*** Begin section ***

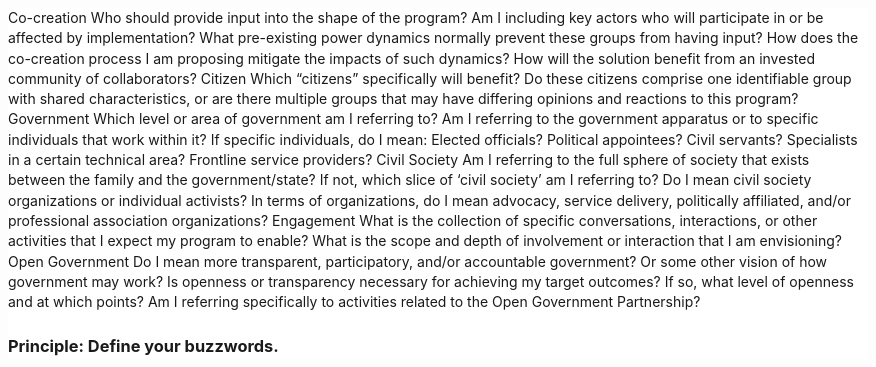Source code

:   <tr>
    <td>Co-creation</td>
    <td>Who should provide input into the shape of the program? Am I including key actors who will participate in or be affected by implementation? 
What pre-existing power dynamics normally prevent these groups from having input? How does the co-creation process I am proposing mitigate the impacts of such dynamics?  
How will the solution benefit from an invested community of collaborators?
</td>
  </tr>
  <tr>
    <td>Citizen</td>
    <td>Which “citizens” specifically will benefit?
Do these citizens comprise one identifiable group with shared characteristics, or are there multiple groups that may have differing opinions and reactions to this program?</td>
  </tr>
  <tr>
    <td>Government</td>
    <td>Which level or area of government am I referring to?
Am I referring to the government apparatus or to specific individuals that work within it? If specific individuals, do I mean: 
Elected officials?
Political appointees? 
Civil servants?
Specialists in a certain technical area?
Frontline service providers?</td>
  </tr>
  <tr>
    <td>Civil Society</td>
    <td>Am I referring to the full sphere of society that exists between the family and the government/state? If not, which slice of ‘civil society’ am I referring to? 
Do I mean civil society organizations or individual activists? 
In terms of organizations, do I mean advocacy, service delivery, politically affiliated, and/or professional association organizations? </td>
  </tr>
  <tr>
    <td>Engagement</td>
    <td>What is the collection of specific conversations, interactions, or other activities that I expect my program to enable?
What is the scope and depth of involvement or interaction that I am envisioning? </td>
  </tr>
  <tr>
    <td>Open Government</td>
    <td>Do I mean more transparent, participatory, and/or accountable government? Or some other vision of how government may work?
Is openness or transparency necessary for achieving my target outcomes? If so, what level of openness and at which points? 
Am I referring specifically to activities related to the Open Government Partnership? </td>
  </tr>
</table>


### Principle: Define your buzzwords.  

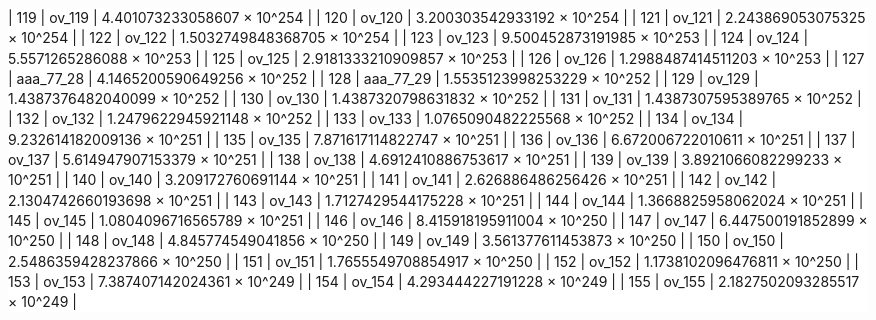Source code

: | 119 | ov_119 | 4.401073233058607 × 10^254 |
| 120 | ov_120 | 3.200303542933192 × 10^254 |
| 121 | ov_121 | 2.243869053075325 × 10^254 |
| 122 | ov_122 | 1.5032749848368705 × 10^254 |
| 123 | ov_123 | 9.500452873191985 × 10^253 |
| 124 | ov_124 | 5.5571265286088 × 10^253 |
| 125 | ov_125 | 2.9181333210909857 × 10^253 |
| 126 | ov_126 | 1.2988487414511203 × 10^253 |
| 127 | aaa_77_28 | 4.1465200590649256 × 10^252 |
| 128 | aaa_77_29 | 1.5535123998253229 × 10^252 |
| 129 | ov_129 | 1.4387376482040099 × 10^252 |
| 130 | ov_130 | 1.4387320798631832 × 10^252 |
| 131 | ov_131 | 1.4387307595389765 × 10^252 |
| 132 | ov_132 | 1.2479622945921148 × 10^252 |
| 133 | ov_133 | 1.0765090482225568 × 10^252 |
| 134 | ov_134 | 9.232614182009136 × 10^251 |
| 135 | ov_135 | 7.871617114822747 × 10^251 |
| 136 | ov_136 | 6.672006722010611 × 10^251 |
| 137 | ov_137 | 5.614947907153379 × 10^251 |
| 138 | ov_138 | 4.6912410886753617 × 10^251 |
| 139 | ov_139 | 3.8921066082299233 × 10^251 |
| 140 | ov_140 | 3.209172760691144 × 10^251 |
| 141 | ov_141 | 2.626886486256426 × 10^251 |
| 142 | ov_142 | 2.1304742660193698 × 10^251 |
| 143 | ov_143 | 1.7127429544175228 × 10^251 |
| 144 | ov_144 | 1.3668825958062024 × 10^251 |
| 145 | ov_145 | 1.0804096716565789 × 10^251 |
| 146 | ov_146 | 8.415918195911004 × 10^250 |
| 147 | ov_147 | 6.447500191852899 × 10^250 |
| 148 | ov_148 | 4.845774549041856 × 10^250 |
| 149 | ov_149 | 3.561377611453873 × 10^250 |
| 150 | ov_150 | 2.5486359428237866 × 10^250 |
| 151 | ov_151 | 1.7655549708854917 × 10^250 |
| 152 | ov_152 | 1.1738102096476811 × 10^250 |
| 153 | ov_153 | 7.387407142024361 × 10^249 |
| 154 | ov_154 | 4.293444227191228 × 10^249 |
| 155 | ov_155 | 2.1827502093285517 × 10^249 |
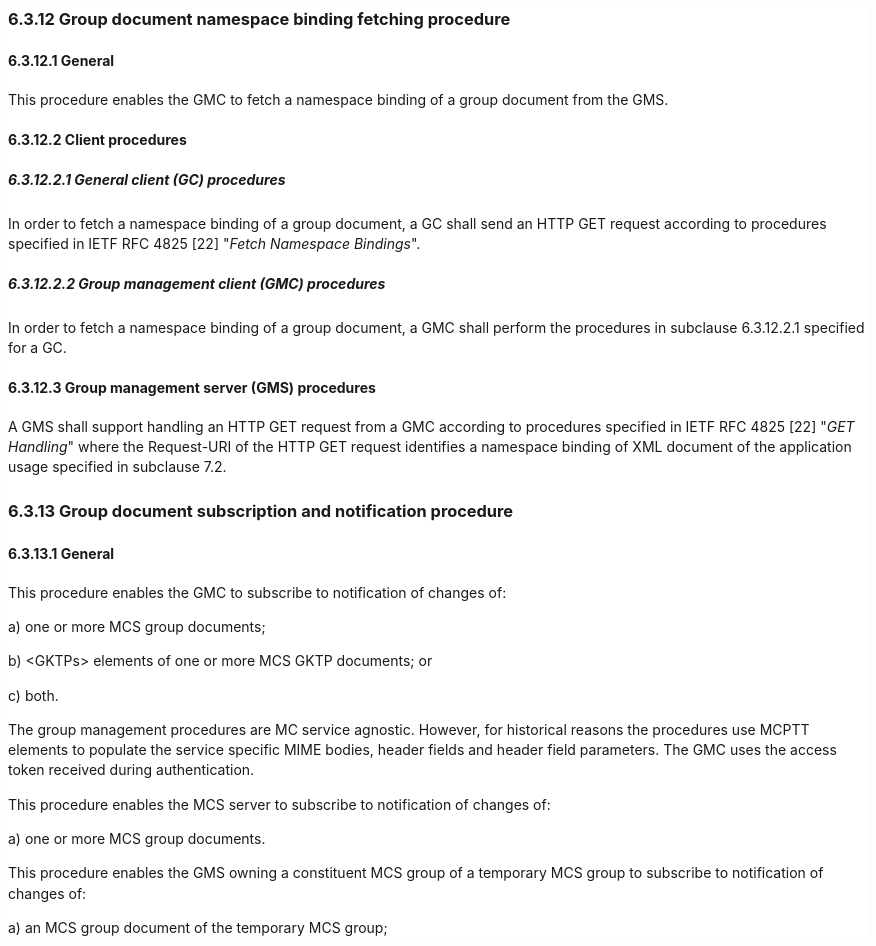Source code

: ### 6.3.12 Group document namespace binding fetching procedure

#### 6.3.12.1 General

This procedure enables the GMC to fetch a namespace binding of a group
document from the GMS.

#### 6.3.12.2 Client procedures

##### 6.3.12.2.1 General client (GC) procedures

In order to fetch a namespace binding of a group document, a GC shall
send an HTTP GET request according to procedures specified in
IETF RFC 4825 \[22\] \"*Fetch Namespace Bindings*\".

##### 6.3.12.2.2 Group management client (GMC) procedures

In order to fetch a namespace binding of a group document, a GMC shall
perform the procedures in subclause 6.3.12.2.1 specified for a GC.

#### 6.3.12.3 Group management server (GMS) procedures

A GMS shall support handling an HTTP GET request from a GMC according to
procedures specified in IETF RFC 4825 \[22\] \"*GET Handling*\" where
the Request-URI of the HTTP GET request identifies a namespace binding
of XML document of the application usage specified in subclause 7.2.

### 6.3.13 Group document subscription and notification procedure

#### 6.3.13.1 General

This procedure enables the GMC to subscribe to notification of changes
of:

a\) one or more MCS group documents;

b\) \<GKTPs\> elements of one or more MCS GKTP documents; or

c\) both.

The group management procedures are MC service agnostic. However, for
historical reasons the procedures use MCPTT elements to populate the
service specific MIME bodies, header fields and header field parameters.
The GMC uses the access token received during authentication.

This procedure enables the MCS server to subscribe to notification of
changes of:

a\) one or more MCS group documents.

This procedure enables the GMS owning a constituent MCS group of a
temporary MCS group to subscribe to notification of changes of:

a\) an MCS group document of the temporary MCS group;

*** End section ***

Task instructions: Set down every line above exactly, pictures excluded.

Solution to this exercise:
Source code

:   <tr>
    <td>Co-creation</td>
    <td>Who should provide input into the shape of the program? Am I including key actors who will participate in or be affected by implementation? 
What pre-existing power dynamics normally prevent these groups from having input? How does the co-creation process I am proposing mitigate the impacts of such dynamics?  
How will the solution benefit from an invested community of collaborators?
</td>
  </tr>
  <tr>
    <td>Citizen</td>
    <td>Which “citizens” specifically will benefit?
Do these citizens comprise one identifiable group with shared characteristics, or are there multiple groups that may have differing opinions and reactions to this program?</td>
  </tr>
  <tr>
    <td>Government</td>
    <td>Which level or area of government am I referring to?
Am I referring to the government apparatus or to specific individuals that work within it? If specific individuals, do I mean: 
Elected officials?
Political appointees? 
Civil servants?
Specialists in a certain technical area?
Frontline service providers?</td>
  </tr>
  <tr>
    <td>Civil Society</td>
    <td>Am I referring to the full sphere of society that exists between the family and the government/state? If not, which slice of ‘civil society’ am I referring to? 
Do I mean civil society organizations or individual activists? 
In terms of organizations, do I mean advocacy, service delivery, politically affiliated, and/or professional association organizations? </td>
  </tr>
  <tr>
    <td>Engagement</td>
    <td>What is the collection of specific conversations, interactions, or other activities that I expect my program to enable?
What is the scope and depth of involvement or interaction that I am envisioning? </td>
  </tr>
  <tr>
    <td>Open Government</td>
    <td>Do I mean more transparent, participatory, and/or accountable government? Or some other vision of how government may work?
Is openness or transparency necessary for achieving my target outcomes? If so, what level of openness and at which points? 
Am I referring specifically to activities related to the Open Government Partnership? </td>
  </tr>
</table>


### Principle: Define your buzzwords.  

Source code

: | 119 | ov_119 | 4.401073233058607 × 10^254 |
| 120 | ov_120 | 3.200303542933192 × 10^254 |
| 121 | ov_121 | 2.243869053075325 × 10^254 |
| 122 | ov_122 | 1.5032749848368705 × 10^254 |
| 123 | ov_123 | 9.500452873191985 × 10^253 |
| 124 | ov_124 | 5.5571265286088 × 10^253 |
| 125 | ov_125 | 2.9181333210909857 × 10^253 |
| 126 | ov_126 | 1.2988487414511203 × 10^253 |
| 127 | aaa_77_28 | 4.1465200590649256 × 10^252 |
| 128 | aaa_77_29 | 1.5535123998253229 × 10^252 |
| 129 | ov_129 | 1.4387376482040099 × 10^252 |
| 130 | ov_130 | 1.4387320798631832 × 10^252 |
| 131 | ov_131 | 1.4387307595389765 × 10^252 |
| 132 | ov_132 | 1.2479622945921148 × 10^252 |
| 133 | ov_133 | 1.0765090482225568 × 10^252 |
| 134 | ov_134 | 9.232614182009136 × 10^251 |
| 135 | ov_135 | 7.871617114822747 × 10^251 |
| 136 | ov_136 | 6.672006722010611 × 10^251 |
| 137 | ov_137 | 5.614947907153379 × 10^251 |
| 138 | ov_138 | 4.6912410886753617 × 10^251 |
| 139 | ov_139 | 3.8921066082299233 × 10^251 |
| 140 | ov_140 | 3.209172760691144 × 10^251 |
| 141 | ov_141 | 2.626886486256426 × 10^251 |
| 142 | ov_142 | 2.1304742660193698 × 10^251 |
| 143 | ov_143 | 1.7127429544175228 × 10^251 |
| 144 | ov_144 | 1.3668825958062024 × 10^251 |
| 145 | ov_145 | 1.0804096716565789 × 10^251 |
| 146 | ov_146 | 8.415918195911004 × 10^250 |
| 147 | ov_147 | 6.447500191852899 × 10^250 |
| 148 | ov_148 | 4.845774549041856 × 10^250 |
| 149 | ov_149 | 3.561377611453873 × 10^250 |
| 150 | ov_150 | 2.5486359428237866 × 10^250 |
| 151 | ov_151 | 1.7655549708854917 × 10^250 |
| 152 | ov_152 | 1.1738102096476811 × 10^250 |
| 153 | ov_153 | 7.387407142024361 × 10^249 |
| 154 | ov_154 | 4.293444227191228 × 10^249 |
| 155 | ov_155 | 2.1827502093285517 × 10^249 |
Source code

: ### 6.3.12 Group document namespace binding fetching procedure

#### 6.3.12.1 General

This procedure enables the GMC to fetch a namespace binding of a group
document from the GMS.

#### 6.3.12.2 Client procedures

##### 6.3.12.2.1 General client (GC) procedures

In order to fetch a namespace binding of a group document, a GC shall
send an HTTP GET request according to procedures specified in
IETF RFC 4825 \[22\] \"*Fetch Namespace Bindings*\".

##### 6.3.12.2.2 Group management client (GMC) procedures

In order to fetch a namespace binding of a group document, a GMC shall
perform the procedures in subclause 6.3.12.2.1 specified for a GC.

#### 6.3.12.3 Group management server (GMS) procedures

A GMS shall support handling an HTTP GET request from a GMC according to
procedures specified in IETF RFC 4825 \[22\] \"*GET Handling*\" where
the Request-URI of the HTTP GET request identifies a namespace binding
of XML document of the application usage specified in subclause 7.2.

### 6.3.13 Group document subscription and notification procedure

#### 6.3.13.1 General

This procedure enables the GMC to subscribe to notification of changes
of:

a\) one or more MCS group documents;

b\) \<GKTPs\> elements of one or more MCS GKTP documents; or

c\) both.

The group management procedures are MC service agnostic. However, for
historical reasons the procedures use MCPTT elements to populate the
service specific MIME bodies, header fields and header field parameters.
The GMC uses the access token received during authentication.

This procedure enables the MCS server to subscribe to notification of
changes of:

a\) one or more MCS group documents.

This procedure enables the GMS owning a constituent MCS group of a
temporary MCS group to subscribe to notification of changes of:

a\) an MCS group document of the temporary MCS group;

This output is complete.